Work to be completed: Pull out every line of the records below that contains the string "qUnion".

* START Exercise material *

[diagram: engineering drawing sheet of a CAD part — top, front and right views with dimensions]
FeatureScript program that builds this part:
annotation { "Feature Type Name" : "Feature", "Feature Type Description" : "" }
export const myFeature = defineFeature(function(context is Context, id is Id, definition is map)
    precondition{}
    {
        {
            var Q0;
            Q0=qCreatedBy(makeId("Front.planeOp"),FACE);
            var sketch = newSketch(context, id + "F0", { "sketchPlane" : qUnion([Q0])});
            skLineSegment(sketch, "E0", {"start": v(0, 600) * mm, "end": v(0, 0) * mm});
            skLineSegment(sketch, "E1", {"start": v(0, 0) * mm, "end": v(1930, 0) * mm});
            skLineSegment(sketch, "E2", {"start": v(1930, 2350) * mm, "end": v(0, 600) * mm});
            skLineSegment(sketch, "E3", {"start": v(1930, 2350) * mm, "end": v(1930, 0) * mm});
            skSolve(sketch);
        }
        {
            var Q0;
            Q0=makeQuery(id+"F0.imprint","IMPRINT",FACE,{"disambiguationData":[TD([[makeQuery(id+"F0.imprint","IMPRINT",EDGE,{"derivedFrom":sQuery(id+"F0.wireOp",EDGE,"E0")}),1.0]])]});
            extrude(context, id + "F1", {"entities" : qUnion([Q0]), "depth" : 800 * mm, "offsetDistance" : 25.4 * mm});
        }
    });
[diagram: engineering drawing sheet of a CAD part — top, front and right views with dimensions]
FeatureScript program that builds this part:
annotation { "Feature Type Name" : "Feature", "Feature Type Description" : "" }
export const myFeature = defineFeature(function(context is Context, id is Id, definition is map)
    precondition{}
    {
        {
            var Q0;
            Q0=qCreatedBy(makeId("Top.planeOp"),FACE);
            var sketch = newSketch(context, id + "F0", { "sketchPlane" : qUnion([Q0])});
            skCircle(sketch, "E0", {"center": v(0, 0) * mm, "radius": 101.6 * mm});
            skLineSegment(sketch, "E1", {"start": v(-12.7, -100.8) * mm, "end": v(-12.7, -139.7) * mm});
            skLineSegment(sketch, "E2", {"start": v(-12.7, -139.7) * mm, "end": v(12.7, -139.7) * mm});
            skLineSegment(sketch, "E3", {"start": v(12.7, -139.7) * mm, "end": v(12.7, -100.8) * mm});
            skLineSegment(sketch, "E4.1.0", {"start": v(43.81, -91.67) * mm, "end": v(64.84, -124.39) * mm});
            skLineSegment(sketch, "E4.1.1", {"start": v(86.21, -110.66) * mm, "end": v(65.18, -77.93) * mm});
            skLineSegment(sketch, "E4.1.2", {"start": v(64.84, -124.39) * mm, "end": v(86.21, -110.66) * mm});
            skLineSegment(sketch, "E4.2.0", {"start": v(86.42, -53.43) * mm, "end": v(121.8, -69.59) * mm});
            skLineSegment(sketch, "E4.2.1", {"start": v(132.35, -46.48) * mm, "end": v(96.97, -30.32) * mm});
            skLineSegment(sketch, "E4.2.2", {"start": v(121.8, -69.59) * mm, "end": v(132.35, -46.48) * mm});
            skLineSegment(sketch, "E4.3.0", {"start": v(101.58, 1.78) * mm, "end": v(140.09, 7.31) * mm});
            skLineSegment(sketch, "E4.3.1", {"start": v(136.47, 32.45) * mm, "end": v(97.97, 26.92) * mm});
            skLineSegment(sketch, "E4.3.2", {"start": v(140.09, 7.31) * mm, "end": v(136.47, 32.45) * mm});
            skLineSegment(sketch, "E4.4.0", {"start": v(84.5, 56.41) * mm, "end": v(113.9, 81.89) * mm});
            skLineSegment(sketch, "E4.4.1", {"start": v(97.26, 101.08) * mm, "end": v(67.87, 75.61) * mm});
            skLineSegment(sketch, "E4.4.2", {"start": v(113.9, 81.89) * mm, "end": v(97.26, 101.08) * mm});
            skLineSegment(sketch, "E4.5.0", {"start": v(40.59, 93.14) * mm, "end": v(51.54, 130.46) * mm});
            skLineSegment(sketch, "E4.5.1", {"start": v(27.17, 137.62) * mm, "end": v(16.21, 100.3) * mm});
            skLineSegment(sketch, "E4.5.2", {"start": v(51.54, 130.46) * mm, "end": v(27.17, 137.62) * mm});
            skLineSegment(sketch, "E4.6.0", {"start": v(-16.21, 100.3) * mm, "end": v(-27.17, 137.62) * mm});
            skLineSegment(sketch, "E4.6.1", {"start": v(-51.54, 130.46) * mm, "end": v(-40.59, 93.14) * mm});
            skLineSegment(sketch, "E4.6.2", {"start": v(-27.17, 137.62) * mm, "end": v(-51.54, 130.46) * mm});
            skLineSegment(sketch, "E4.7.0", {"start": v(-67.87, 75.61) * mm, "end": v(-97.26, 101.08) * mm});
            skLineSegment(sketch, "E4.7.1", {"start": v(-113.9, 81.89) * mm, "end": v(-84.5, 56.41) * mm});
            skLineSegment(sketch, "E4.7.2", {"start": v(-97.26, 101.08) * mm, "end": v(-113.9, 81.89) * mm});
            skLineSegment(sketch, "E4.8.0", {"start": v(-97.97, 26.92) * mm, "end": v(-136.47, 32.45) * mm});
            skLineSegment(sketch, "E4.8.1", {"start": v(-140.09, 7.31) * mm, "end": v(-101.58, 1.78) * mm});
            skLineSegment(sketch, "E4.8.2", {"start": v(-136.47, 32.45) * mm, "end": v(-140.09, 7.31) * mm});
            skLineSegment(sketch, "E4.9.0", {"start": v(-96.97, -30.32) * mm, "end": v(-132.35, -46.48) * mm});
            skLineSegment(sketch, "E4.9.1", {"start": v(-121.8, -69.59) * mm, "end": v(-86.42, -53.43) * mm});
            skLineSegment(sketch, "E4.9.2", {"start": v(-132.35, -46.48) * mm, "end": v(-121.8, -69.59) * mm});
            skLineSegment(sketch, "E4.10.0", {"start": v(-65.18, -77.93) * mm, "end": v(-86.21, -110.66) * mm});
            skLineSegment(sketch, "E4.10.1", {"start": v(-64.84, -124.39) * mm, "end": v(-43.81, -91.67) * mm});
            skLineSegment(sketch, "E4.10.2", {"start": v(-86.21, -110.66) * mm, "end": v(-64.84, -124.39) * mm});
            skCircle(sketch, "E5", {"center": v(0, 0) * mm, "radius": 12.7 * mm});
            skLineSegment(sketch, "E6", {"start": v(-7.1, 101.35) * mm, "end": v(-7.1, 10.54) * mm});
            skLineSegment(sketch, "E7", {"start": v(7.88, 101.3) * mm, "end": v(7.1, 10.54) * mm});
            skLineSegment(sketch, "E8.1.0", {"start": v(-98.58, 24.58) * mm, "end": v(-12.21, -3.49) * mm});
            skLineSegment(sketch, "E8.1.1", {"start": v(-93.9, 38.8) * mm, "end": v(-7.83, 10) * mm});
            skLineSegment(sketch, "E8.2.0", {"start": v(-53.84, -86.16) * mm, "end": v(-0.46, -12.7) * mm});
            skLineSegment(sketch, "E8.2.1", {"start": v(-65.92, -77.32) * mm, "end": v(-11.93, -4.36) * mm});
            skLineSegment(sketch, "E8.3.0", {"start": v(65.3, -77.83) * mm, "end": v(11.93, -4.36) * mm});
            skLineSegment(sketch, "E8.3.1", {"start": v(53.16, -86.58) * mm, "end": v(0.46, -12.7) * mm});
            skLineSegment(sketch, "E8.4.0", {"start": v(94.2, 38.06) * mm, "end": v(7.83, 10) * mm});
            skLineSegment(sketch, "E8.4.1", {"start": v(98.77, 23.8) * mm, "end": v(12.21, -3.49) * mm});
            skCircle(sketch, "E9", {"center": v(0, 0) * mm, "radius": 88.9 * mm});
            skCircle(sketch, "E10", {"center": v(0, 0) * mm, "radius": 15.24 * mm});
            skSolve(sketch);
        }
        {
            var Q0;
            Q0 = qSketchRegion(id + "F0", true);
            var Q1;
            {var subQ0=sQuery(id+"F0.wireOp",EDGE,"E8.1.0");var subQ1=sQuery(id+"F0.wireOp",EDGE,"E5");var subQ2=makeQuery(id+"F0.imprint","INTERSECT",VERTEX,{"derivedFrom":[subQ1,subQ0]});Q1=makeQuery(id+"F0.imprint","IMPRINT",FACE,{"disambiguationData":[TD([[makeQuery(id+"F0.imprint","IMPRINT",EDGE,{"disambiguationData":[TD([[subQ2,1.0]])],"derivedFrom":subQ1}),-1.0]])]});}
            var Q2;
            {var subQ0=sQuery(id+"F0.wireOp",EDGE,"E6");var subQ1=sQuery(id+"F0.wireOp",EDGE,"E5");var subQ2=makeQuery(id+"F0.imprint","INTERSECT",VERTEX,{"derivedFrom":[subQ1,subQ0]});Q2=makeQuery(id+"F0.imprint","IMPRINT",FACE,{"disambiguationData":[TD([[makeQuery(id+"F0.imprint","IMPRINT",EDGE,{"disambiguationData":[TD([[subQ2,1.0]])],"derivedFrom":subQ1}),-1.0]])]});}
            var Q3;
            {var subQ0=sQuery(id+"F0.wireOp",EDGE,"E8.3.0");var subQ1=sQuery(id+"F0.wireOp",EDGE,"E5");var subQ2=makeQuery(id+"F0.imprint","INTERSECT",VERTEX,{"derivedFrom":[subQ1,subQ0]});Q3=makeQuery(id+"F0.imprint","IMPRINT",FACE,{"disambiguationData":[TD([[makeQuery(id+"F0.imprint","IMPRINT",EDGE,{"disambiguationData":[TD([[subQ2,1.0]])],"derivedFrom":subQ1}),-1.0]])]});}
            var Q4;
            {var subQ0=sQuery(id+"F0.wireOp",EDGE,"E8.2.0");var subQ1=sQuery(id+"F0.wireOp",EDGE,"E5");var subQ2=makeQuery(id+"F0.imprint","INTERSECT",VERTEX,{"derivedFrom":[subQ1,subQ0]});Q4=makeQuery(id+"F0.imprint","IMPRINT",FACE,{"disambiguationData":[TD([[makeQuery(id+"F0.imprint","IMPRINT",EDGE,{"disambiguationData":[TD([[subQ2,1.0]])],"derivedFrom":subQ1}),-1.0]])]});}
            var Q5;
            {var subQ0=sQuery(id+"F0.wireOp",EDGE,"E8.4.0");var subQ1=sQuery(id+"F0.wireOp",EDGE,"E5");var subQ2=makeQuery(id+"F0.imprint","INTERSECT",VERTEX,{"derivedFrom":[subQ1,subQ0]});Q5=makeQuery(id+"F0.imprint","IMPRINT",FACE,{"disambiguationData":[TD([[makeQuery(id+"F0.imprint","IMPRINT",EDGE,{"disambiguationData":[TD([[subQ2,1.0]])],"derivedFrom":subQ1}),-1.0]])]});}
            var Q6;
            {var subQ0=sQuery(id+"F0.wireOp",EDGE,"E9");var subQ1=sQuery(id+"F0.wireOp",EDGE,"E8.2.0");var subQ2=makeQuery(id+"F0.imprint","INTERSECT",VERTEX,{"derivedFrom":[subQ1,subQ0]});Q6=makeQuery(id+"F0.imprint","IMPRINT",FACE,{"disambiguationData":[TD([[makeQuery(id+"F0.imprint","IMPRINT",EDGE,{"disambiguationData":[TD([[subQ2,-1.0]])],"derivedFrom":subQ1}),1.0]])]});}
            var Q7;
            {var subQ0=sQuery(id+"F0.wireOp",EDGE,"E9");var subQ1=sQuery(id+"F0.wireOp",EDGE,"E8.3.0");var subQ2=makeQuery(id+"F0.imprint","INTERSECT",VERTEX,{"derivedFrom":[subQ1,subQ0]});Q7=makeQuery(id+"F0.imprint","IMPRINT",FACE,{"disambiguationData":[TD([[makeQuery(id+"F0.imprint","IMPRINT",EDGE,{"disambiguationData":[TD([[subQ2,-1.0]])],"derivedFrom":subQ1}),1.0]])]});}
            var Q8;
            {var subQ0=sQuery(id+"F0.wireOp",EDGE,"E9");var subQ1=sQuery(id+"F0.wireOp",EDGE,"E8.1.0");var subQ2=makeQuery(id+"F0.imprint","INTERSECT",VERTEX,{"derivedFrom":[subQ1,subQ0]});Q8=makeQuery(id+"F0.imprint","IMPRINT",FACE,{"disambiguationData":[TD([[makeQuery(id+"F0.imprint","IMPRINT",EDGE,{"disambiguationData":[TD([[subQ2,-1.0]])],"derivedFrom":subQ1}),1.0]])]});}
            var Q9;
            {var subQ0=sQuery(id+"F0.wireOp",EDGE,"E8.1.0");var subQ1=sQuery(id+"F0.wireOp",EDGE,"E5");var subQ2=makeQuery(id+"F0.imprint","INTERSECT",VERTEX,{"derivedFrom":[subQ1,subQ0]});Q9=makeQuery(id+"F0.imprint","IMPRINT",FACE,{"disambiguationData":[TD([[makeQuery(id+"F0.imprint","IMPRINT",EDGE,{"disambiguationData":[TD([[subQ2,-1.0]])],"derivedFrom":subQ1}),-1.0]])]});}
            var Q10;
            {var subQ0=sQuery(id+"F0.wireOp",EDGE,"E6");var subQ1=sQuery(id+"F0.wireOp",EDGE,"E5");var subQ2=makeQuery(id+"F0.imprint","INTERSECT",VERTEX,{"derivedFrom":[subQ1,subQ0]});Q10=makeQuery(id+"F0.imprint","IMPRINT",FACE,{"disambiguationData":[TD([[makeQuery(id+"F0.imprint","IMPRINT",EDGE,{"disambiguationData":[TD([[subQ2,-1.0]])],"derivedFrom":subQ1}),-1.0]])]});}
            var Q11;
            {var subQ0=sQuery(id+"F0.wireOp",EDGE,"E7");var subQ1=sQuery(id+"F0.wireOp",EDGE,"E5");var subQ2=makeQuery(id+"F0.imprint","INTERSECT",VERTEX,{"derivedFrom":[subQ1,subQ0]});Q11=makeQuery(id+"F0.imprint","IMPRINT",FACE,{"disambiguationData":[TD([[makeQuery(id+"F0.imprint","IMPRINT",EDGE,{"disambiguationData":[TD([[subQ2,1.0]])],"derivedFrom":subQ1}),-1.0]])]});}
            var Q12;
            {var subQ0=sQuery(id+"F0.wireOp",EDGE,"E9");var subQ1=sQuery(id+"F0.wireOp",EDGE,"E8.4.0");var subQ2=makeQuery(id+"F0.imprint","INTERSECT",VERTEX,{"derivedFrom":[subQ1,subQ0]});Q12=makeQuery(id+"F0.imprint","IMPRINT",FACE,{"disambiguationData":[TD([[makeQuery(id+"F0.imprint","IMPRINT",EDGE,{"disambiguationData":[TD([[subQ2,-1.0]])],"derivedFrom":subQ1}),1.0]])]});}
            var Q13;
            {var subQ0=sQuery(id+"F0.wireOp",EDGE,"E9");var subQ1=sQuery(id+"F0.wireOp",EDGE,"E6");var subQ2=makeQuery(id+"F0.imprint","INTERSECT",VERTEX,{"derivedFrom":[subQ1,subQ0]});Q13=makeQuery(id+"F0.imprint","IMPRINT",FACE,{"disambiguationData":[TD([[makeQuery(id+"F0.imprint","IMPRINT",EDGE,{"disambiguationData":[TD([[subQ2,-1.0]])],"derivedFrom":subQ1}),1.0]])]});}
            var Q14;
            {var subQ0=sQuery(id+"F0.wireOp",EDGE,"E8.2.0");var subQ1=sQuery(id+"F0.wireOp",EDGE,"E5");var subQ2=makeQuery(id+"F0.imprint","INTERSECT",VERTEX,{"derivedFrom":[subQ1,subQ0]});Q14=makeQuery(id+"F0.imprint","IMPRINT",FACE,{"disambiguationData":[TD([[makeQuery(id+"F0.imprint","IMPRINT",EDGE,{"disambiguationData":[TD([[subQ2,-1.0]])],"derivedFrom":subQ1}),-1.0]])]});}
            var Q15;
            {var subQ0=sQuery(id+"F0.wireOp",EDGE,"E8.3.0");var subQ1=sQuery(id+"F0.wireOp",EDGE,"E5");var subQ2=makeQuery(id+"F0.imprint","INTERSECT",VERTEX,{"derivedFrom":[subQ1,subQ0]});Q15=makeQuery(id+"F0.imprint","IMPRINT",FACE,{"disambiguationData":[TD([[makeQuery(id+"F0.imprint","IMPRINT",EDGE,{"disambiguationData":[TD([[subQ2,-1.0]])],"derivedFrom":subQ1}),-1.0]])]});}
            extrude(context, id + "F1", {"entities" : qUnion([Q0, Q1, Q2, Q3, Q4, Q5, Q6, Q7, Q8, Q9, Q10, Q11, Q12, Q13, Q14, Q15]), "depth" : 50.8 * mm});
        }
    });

* END Exercise material *

Solution:
            var sketch = newSketch(context, id + "F0", { "sketchPlane" : qUnion([Q0])});
            extrude(context, id + "F1", {"entities" : qUnion([Q0]), "depth" : 800 * mm, "offsetDistance" : 25.4 * mm});
            var sketch = newSketch(context, id + "F0", { "sketchPlane" : qUnion([Q0])});
            extrude(context, id + "F1", {"entities" : qUnion([Q0, Q1, Q2, Q3, Q4, Q5, Q6, Q7, Q8, Q9, Q10, Q11, Q12, Q13, Q14, Q15]), "depth" : 50.8 * mm});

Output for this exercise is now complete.